A great resource for anglers targeting running-water smallmouth bass is Riversmallies.com. Most of the anglers there are from the south and east, but they provide some great insight into the fish, and have years of fishing experience to help answer any questions. The website has quality articles and the message forums are well-run and full of good folks.

So instead of accidentally bumping heads with a bronzeback next summer, try targeting these cagey fish, I guarantee you will not be disappointed.

(I guess this kinda turned into a full scale article, didn't it!?!)


----------



## stevepike

NJ,

Great post except you gave away a big secret. Orange. 

I am one of the few that does target bass as well. Both large and smallmouth. I blame it on my time in the Corps in California. Caught and released a handful of Largemouth over 10 lb and alot in the 5-10 lb range. I do believe the state record largemouth will be broken in the next 3 years (in ND).

Last year we had the bronzebacks busting our spinners as we trolled for trout. Nothing like seeing a 5 yr old with a 16" on the end of their line. Or a 30+ yr old for that matter.

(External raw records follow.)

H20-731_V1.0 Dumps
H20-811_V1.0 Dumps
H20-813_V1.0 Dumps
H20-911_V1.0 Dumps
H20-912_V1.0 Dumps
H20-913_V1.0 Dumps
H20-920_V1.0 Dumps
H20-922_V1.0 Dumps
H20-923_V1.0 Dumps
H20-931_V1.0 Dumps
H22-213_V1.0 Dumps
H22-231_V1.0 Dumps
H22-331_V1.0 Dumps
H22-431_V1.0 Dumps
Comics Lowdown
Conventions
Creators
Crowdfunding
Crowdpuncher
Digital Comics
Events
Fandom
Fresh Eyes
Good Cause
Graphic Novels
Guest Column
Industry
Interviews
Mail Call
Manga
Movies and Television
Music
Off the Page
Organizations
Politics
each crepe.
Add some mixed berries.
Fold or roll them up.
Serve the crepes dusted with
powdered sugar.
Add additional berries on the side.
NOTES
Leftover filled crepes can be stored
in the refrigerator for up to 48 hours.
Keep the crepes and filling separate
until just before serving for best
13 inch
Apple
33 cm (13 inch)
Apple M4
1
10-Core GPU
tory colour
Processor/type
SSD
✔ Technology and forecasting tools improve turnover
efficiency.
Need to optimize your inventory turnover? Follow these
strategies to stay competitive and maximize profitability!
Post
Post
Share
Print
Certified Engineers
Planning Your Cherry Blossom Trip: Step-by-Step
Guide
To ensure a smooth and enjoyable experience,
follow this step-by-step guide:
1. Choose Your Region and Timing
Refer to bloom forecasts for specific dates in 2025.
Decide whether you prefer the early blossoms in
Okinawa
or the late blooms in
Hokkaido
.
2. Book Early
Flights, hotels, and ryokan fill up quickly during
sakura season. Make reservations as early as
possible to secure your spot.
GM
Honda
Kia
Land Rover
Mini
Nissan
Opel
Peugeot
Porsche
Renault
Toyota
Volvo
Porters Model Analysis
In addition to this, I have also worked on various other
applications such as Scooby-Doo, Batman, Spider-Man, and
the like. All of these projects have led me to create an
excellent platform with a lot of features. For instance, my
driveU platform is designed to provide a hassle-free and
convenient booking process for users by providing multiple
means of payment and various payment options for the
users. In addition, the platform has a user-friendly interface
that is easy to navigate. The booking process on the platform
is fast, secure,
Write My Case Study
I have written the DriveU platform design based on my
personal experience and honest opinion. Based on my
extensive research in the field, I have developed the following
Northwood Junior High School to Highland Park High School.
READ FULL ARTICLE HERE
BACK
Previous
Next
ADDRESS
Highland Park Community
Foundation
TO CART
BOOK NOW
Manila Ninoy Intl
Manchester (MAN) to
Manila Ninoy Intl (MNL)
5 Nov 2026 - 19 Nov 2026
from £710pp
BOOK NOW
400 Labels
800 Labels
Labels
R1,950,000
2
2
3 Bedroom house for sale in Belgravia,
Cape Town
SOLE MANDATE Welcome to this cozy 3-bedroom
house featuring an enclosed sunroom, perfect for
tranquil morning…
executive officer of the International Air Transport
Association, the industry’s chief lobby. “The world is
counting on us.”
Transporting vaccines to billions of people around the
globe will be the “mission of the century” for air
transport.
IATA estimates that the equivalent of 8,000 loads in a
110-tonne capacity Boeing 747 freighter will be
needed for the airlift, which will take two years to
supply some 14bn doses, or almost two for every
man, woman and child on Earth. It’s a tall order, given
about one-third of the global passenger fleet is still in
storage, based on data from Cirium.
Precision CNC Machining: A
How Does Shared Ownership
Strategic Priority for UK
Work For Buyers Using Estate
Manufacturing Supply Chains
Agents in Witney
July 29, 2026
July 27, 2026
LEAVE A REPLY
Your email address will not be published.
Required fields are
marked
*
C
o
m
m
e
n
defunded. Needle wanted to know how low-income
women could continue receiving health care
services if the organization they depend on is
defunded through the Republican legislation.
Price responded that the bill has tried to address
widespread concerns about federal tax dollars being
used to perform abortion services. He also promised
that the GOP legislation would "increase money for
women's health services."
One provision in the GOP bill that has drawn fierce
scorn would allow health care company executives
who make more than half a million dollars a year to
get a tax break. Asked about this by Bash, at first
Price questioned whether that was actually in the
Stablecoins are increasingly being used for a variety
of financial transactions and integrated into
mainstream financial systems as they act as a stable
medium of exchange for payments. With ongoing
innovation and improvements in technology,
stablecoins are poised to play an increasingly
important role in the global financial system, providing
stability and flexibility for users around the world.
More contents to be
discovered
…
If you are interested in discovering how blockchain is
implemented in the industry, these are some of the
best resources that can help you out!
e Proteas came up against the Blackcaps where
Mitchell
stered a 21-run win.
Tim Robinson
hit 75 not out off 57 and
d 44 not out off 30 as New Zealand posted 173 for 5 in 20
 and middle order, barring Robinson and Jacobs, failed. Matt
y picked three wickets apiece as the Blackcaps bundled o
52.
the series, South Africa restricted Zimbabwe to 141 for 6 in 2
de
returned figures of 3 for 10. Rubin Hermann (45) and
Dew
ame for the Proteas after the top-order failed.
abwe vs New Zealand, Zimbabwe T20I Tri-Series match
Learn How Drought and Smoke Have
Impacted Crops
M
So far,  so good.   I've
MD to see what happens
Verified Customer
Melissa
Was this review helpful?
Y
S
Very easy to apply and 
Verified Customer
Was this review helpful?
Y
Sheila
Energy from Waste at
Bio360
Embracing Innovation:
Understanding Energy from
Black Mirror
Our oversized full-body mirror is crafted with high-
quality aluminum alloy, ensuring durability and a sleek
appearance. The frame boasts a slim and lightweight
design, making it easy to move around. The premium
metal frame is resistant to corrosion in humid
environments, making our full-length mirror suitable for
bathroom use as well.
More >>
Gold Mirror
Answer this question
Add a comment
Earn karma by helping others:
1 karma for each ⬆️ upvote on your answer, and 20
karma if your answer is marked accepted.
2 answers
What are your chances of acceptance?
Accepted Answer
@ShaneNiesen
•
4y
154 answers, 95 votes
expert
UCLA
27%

Great section. If you are ever heading out this way after bass, PM me.

Steve


----------



## Decoyer

Lyle, where you usually fish bass at? I am usually somewhere in the Pelican Area every weekend.


----------



## bigblackfoot

Zach, I usually fish the lake park area. I only fish the lakes with very limited access. i like those better no pressure and my little boat can get around good. I found some new hot spots right by fargo this past summer. We will have to hit it up this summer.


----------



## Dick Monson

nj, I'd like to hear a report from you and the other guys who are fly rod crackers about bass and your experiances. I've had a few northerns on streamers and it was a kick. The Dec issue of DAKOTA COUNTRY has an article by Chuck Loftis- "Why Fly Fishing" that is good for beginers and experianced sports as well. I'll probably never fly fish for trout but I'm only a skip and a jump from the mighty Sheyenne so I am going to try those smallies. I also intend to make a run to Devils Lake when the white bass are in so I can wear out my arm there too.


----------



## njsimonson

Dick,

I have only caught a couple of small largemouths on the flyrod when panfishing in Detroit Lakes. However, I plan to change that this summer, now that I know what I do about largemouths and their feeding habits, and how the flyrod will work on them.

I do look forward to it. The ice fishing has been so bad for me, that I think a few months of flytying indoors will be the perfect winter activity! I plan on trying to get some orange wooly buggers going for the springtime smallmouth bite. I'll give you a holler some weekend in May or June and we'll take the Grumman up river!


----------